TO-DO ITEM: Could you return every record below exactly as it is written?

*** Opening SOURCE INFORMATION ***

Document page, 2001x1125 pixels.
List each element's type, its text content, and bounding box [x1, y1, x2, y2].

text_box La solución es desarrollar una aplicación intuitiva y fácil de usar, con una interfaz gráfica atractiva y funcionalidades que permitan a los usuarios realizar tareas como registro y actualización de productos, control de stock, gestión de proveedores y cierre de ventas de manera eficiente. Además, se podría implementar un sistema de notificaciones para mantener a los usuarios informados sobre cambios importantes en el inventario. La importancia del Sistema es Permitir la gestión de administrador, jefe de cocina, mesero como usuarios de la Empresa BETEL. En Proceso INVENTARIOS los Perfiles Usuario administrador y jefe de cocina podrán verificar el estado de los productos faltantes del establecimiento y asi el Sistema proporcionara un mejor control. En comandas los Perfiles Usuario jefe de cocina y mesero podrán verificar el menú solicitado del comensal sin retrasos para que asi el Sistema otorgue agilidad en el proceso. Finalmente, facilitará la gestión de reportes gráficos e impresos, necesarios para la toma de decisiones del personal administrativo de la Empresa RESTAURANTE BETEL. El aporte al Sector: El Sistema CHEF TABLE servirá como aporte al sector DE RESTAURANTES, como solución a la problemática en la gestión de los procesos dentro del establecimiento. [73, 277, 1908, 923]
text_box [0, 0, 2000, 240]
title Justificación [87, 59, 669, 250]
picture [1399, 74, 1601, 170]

*** Closing SOURCE INFORMATION ***

COMPLETED EXERCISE:
Document page, 2001x1125 pixels.
List each element's type, its text content, and bounding box [x1, y1, x2, y2].

text_box La solución es desarrollar una aplicación intuitiva y fácil de usar, con una interfaz gráfica atractiva y funcionalidades que permitan a los usuarios realizar tareas como registro y actualización de productos, control de stock, gestión de proveedores y cierre de ventas de manera eficiente. Además, se podría implementar un sistema de notificaciones para mantener a los usuarios informados sobre cambios importantes en el inventario. La importancia del Sistema es Permitir la gestión de administrador, jefe de cocina, mesero como usuarios de la Empresa BETEL. En Proceso INVENTARIOS los Perfiles Usuario administrador y jefe de cocina podrán verificar el estado de los productos faltantes del establecimiento y asi el Sistema proporcionara un mejor control. En comandas los Perfiles Usuario jefe de cocina y mesero podrán verificar el menú solicitado del comensal sin retrasos para que asi el Sistema otorgue agilidad en el proceso. Finalmente, facilitará la gestión de reportes gráficos e impresos, necesarios para la toma de decisiones del personal administrativo de la Empresa RESTAURANTE BETEL. El aporte al Sector: El Sistema CHEF TABLE servirá como aporte al sector DE RESTAURANTES, como solución a la problemática en la gestión de los procesos dentro del establecimiento. [73, 277, 1908, 923]
text_box [0, 0, 2000, 240]
title Justificación [87, 59, 669, 250]
picture [1399, 74, 1601, 170]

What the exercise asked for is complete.